Experimental evaluation of a pairwise broadcast synchronization in a low-power Cyber-physical system

Increasing development of Cyber-physical systems (CPS) has made it possible to enhance the brain-computer interface (BCI) with other multimodal vital sensors e.g. video, acceleration, pulse oximetry (SpO2-Measurment) that allow the neurophysiologist to monitor data in real-time. However to correlate the diverse data from distributed sensor nodes possess a huge challenge in terms of defining a global time in the network and thereby generates a demand for time synchronization in the network. Before employing time synchronization in such a CPS based network it is required to carefully consider number of parameters including precision, security, reliability, processing time, memory requirement and energy costs. In this paper an energy-efficient clock synchronization method using two-way message exchange protocol which was recently proposed and theoretically proved namely pairwise-broadcast synchronization (PBS) and another similar method called timing-sync protocol for sensor networks (TPSN) were implemented. For this purpose a novel autarkic hardware pair was designed to enable the interoperability with existing infrastructure. Bluetooth low energy (BLE) medium was taken into consideration to ease the medical certification procedure and low power consumption. An experimental evaluation of the methods focusing on their reproducibility, precision, and performance overhead was discussed.

☆ ☆ ☆ ☆

## Action item
Using the abstract, explain in one to three sentences why the network needs time synchronization.

## Material provided
☆ ☆ ☆ ☆

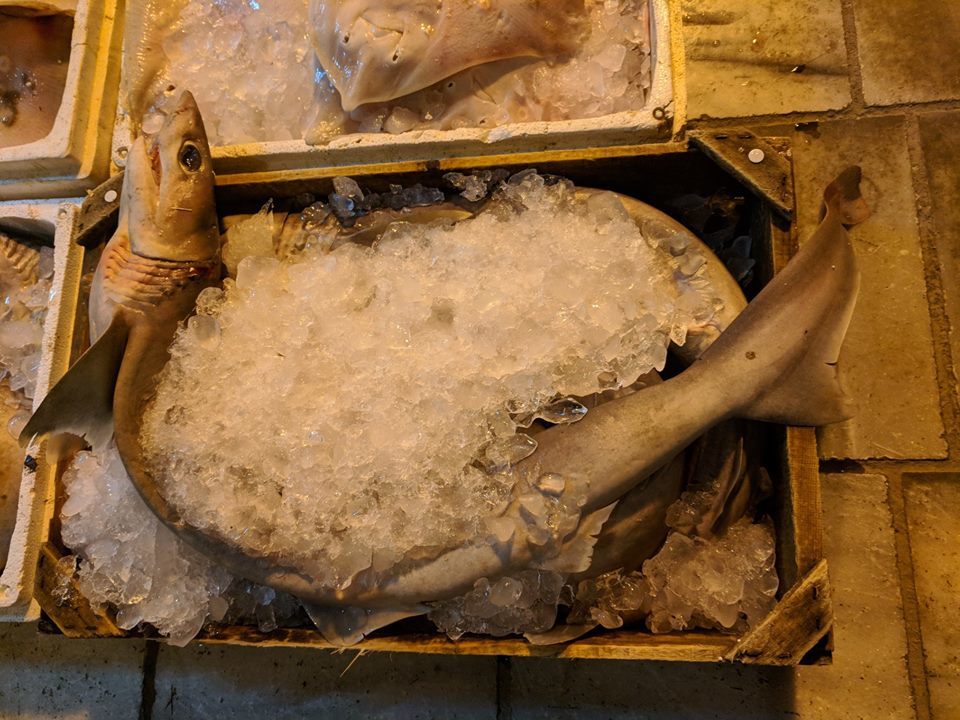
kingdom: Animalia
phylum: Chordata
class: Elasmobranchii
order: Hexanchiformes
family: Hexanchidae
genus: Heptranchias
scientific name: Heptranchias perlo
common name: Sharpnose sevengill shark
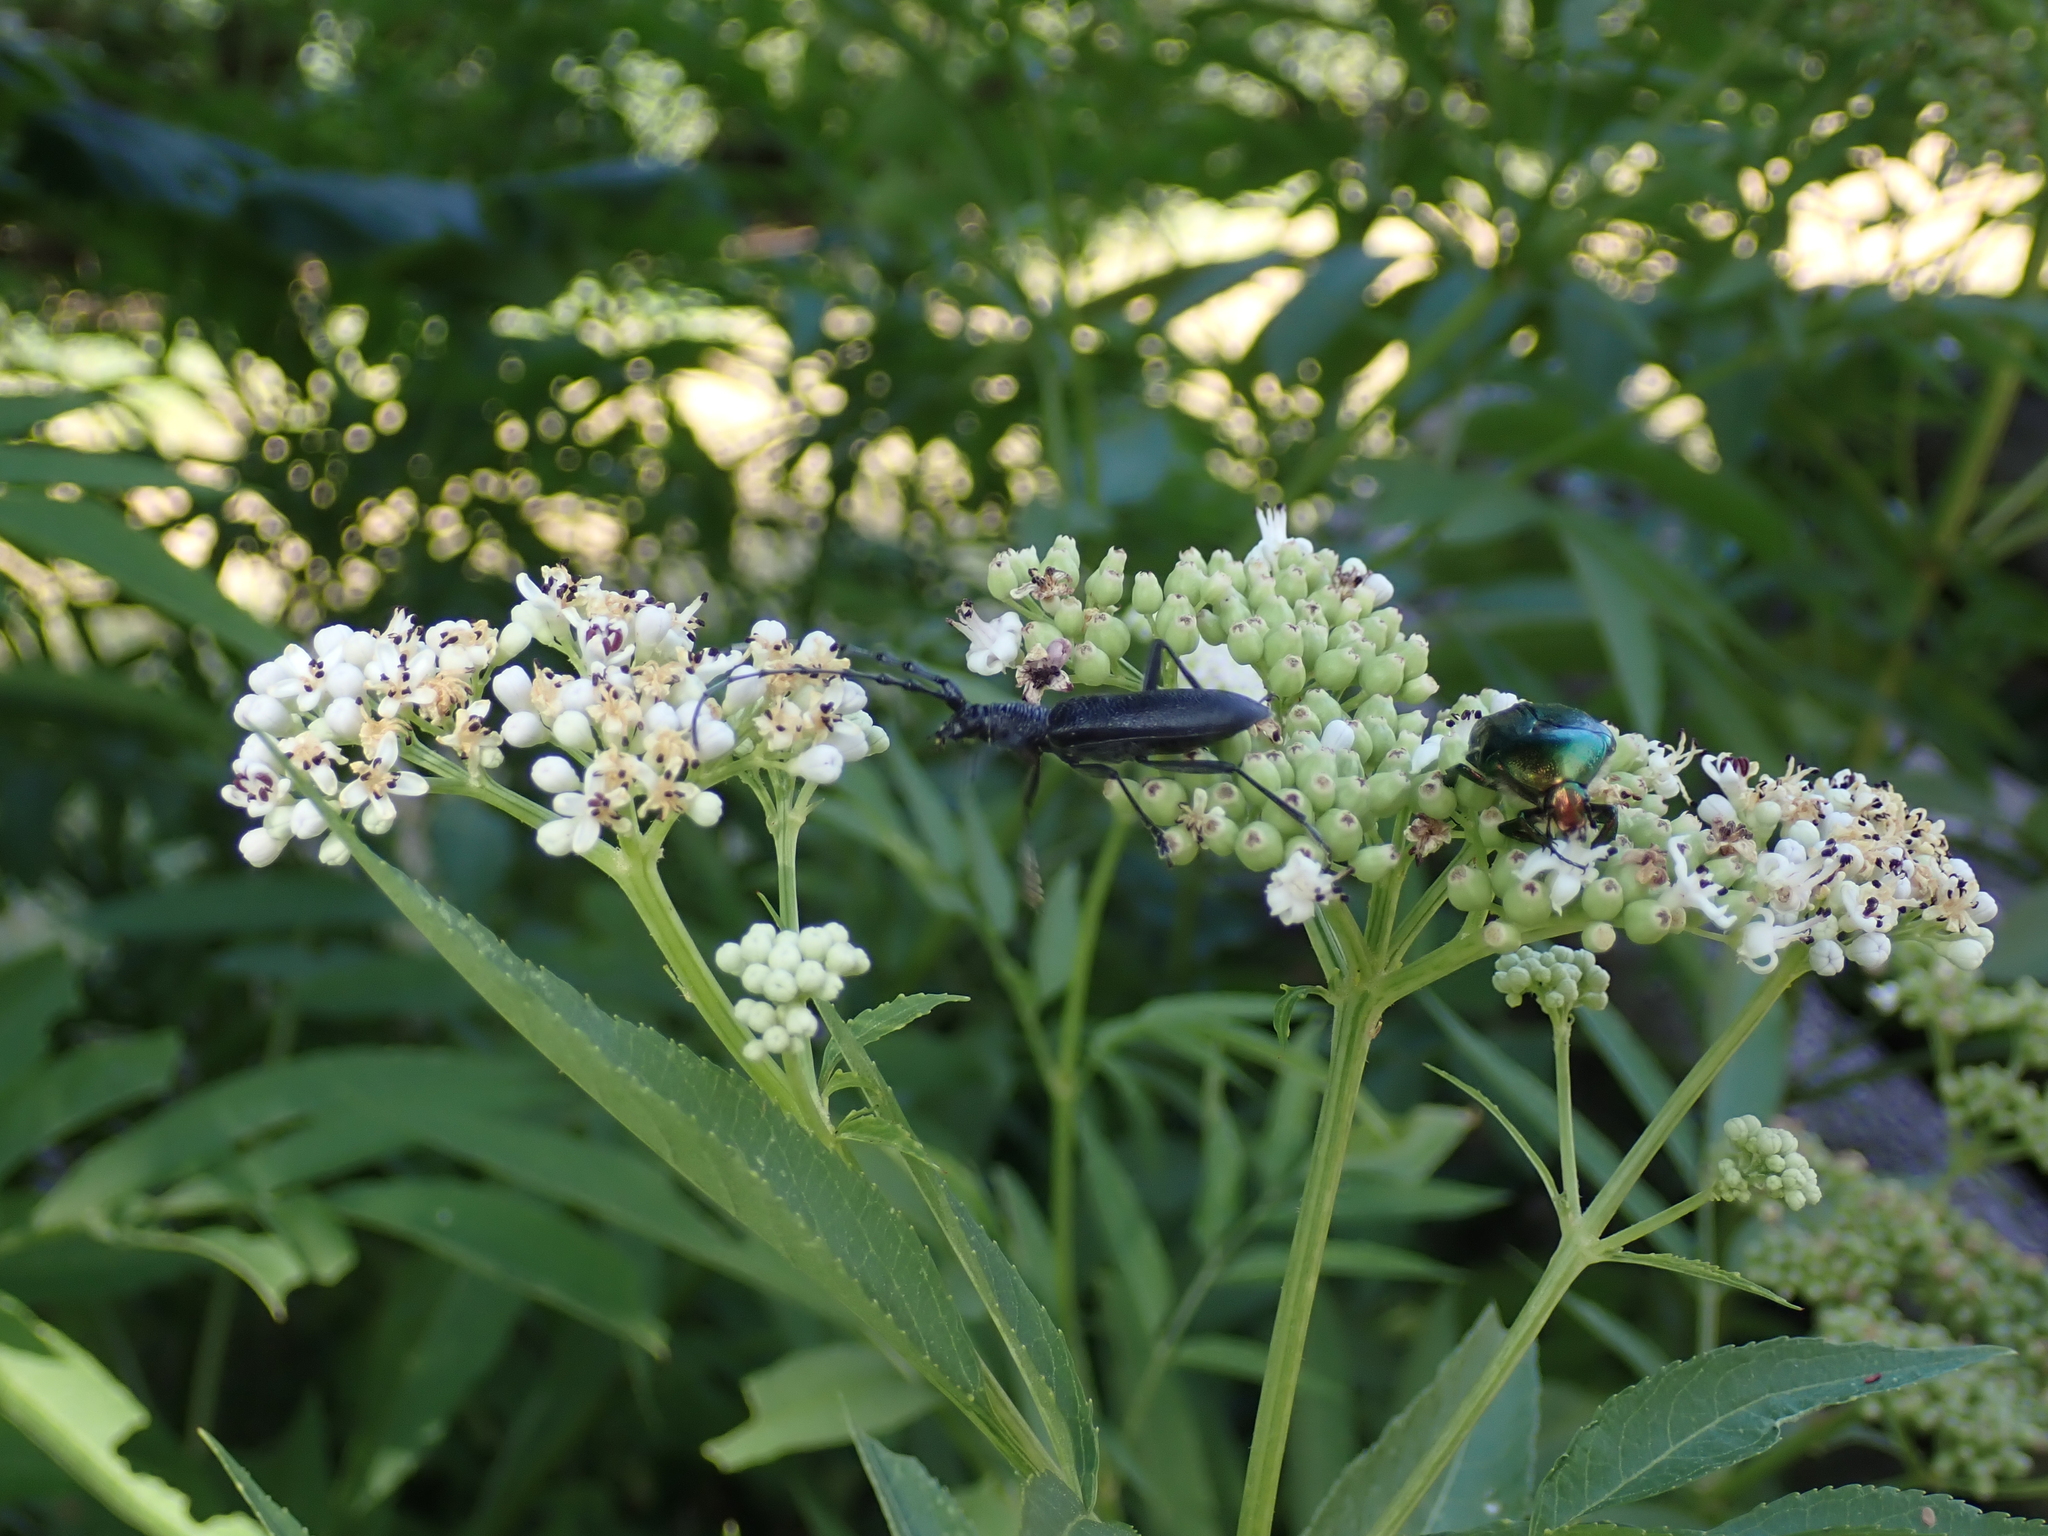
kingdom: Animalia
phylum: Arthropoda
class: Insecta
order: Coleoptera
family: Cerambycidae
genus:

☆ ☆ ☆ ☆

## Response
Correlating the diverse data from distributed sensor nodes is a huge challenge because a global time must be defined for the network. That challenge creates the demand for time synchronization.